La mia vita non è stata particolarmente lunga, ho solo 37 anni, tuttavia sono già stata una figlia, una madre, una guida, una sopravvissuta di guerra e tre volte una rifugiata.
Come donna afgana, guardandomi indietro, posso dire che molto è cambiato per il mio paese, eppure, vedo anche che per le donne afgane più le cose cambiano più restano le stesse. Nuovi leader e nuovi governi vanno e vengono in Afghanistan, sventolando uno stendardo che di volta in volta taglia o espande i diritti delle donne.
Io sono cresciuta in un Afghanistan che era diverso da quello che vedete oggi in televisione. Mia madre era una donna istruita, divenne medico ed insegnante all'Università, ma io sono stata costretta a lasciare la scuola di medicina al terzo anno, quando i Mujahidin presero il potere.
Se mia figlia si ammala, nell'Afghanistan di oggi, deve star seduta dietro ad un paravento mentre un dottore maschio le fa domande sulla sua salute, perché gli è proibito toccare il suo corpo.
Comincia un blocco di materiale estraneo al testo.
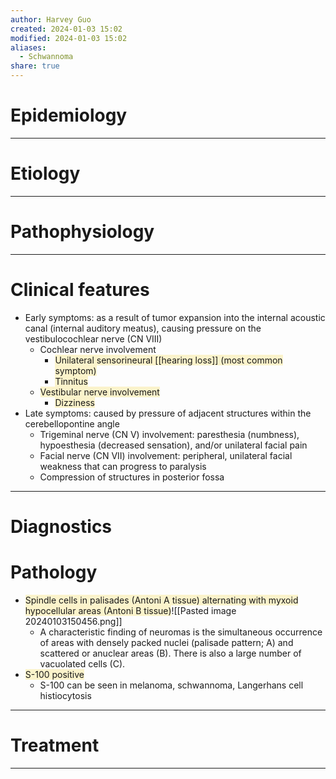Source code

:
 ```yaml
---
author: Harvey Guo
created: 2024-01-03 15:02
modified: 2024-01-03 15:02
aliases:
  - Schwannoma
share: true
---
```

# Epidemiology


---
# Etiology


---
# Pathophysiology


---
# Clinical features
- Early symptoms: as a result of tumor expansion into the internal acoustic canal (internal auditory meatus), causing pressure on the vestibulocochlear nerve (CN VIII)
	- Cochlear nerve involvement
		- <span style="background:rgba(240, 200, 0, 0.2)">Unilateral sensorineural [[hearing loss]] (most common symptom)</span>
		- <span style="background:rgba(240, 200, 0, 0.2)">Tinnitus</span>
	- <span style="background:rgba(240, 200, 0, 0.2)">Vestibular nerve involvement</span>
		- <span style="background:rgba(240, 200, 0, 0.2)">Dizziness</span>
- Late symptoms: caused by pressure of adjacent structures within the cerebellopontine angle
	- Trigeminal nerve (CN V) involvement: paresthesia (numbness), hypoesthesia (decreased sensation), and/or unilateral facial pain
	- Facial nerve (CN VII) involvement: peripheral, unilateral facial weakness that can progress to paralysis 
	- Compression of structures in posterior fossa

---
# Diagnostics

# Pathology
- <span style="background:rgba(240, 200, 0, 0.2)">Spindle cells in palisades (Antoni A tissue) alternating with myxoid hypocellular areas (Antoni B tissue)</span>![[Pasted image 20240103150456.png]]
	- A characteristic finding of neuromas is the simultaneous occurrence of areas with densely packed nuclei (palisade pattern; A) and scattered or anuclear areas (B). There is also a large number of vacuolated cells (C).
- <span style="background:rgba(240, 200, 0, 0.2)">S-100 positive</span>
	- S-100 can be seen in melanoma, schwannoma, Langerhans cell histiocytosis

---
# Treatment


---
Mia figlia può andare a scuola, perché delle scuole per le ragazze sono state approntate durante la ricostruzione, ma non può essere sicura che qualche estremista non sparga acido o gas sul suo impegno. Io ho speranze differenti per mia figlia e per tutti i bambini di questo paese.
So che le madri ovunque condividono le stesse speranze e gli stessi sogni: avere i mezzi per prendersi cura di se stesse e delle loro famiglie, vivere con dignità e rispetto per se stesse, e lasciare questo mondo avendone fatto qualcosa di meglio di quel che avevano trovato. Il mio lavoro quotidiano è tradurre questo sogno in realtà per le madri afgane.
Come donna afgana so bene che le nostre voci non sono adeguatamente rappresentate. Siamo assenti dalle scuole, assenti dal settore economico, e minacciate quando osiamo presentarci alle elezioni o parlare liberamente.
Nel mio ruolo attuale di direttrice per l'Afghanistan di “Women for Women International”, lavoro su programmi che hanno aiutato, dal 2002, più di 80.000 donne fornendo loro assistenza finanziaria diretta, educazione ai diritti, istruzione professionale e microcredito. Le donne hanno un altissimo potenziale per quanto riguarda la ricostruzione delle famiglie e delle comunità: pure, per questo mio impegno ad aprire opportunità per le mie sorelle afgane, ho ricevuto una lettera in cui mi si avvisava che se avessi continuato a lavorare nel mio paese ciò avrebbe segnato la condanna a morte di mio figlio, che ha sei anni.
Da un anno sono in esilio per questo motivo, una delle fortunate che ha potuto scappare e che sogna di dare un futuro migliore al proprio marito e ai propri figli.
Uno dei pochi piaceri che ho in questa situazione è mettere il cibo in tavola per la mia famiglia, poterlo fare semplicemente, senza preoccupazioni, senza continuare a pensare se domani potremo mangiare oppure no. Non è la stessa cosa a casa, dove la scarsità di cibo affama e minaccia di morte circa sette milioni di afgani.
Spero che tutti noi si possa riflettere insieme su quanto lavoro resta da fare per assicurare alle donne in tutto il mondo le stesse opportunità di accedere al cibo, all'istruzione, all'impiego, e soprattutto alla liberta' di godere della piu' grande benedizione della vita: i nostri bambini.
Sweeta Noori
Traduzione di Maria G. Di Rienzo
(da Telegrammi della nonviolenza in cammino, 5 giugno 2010)
Sweeta Noori (foto) è nata nel 1973 a Kabul ed è direttrice per l'Afghanistan di “Women for Women International”.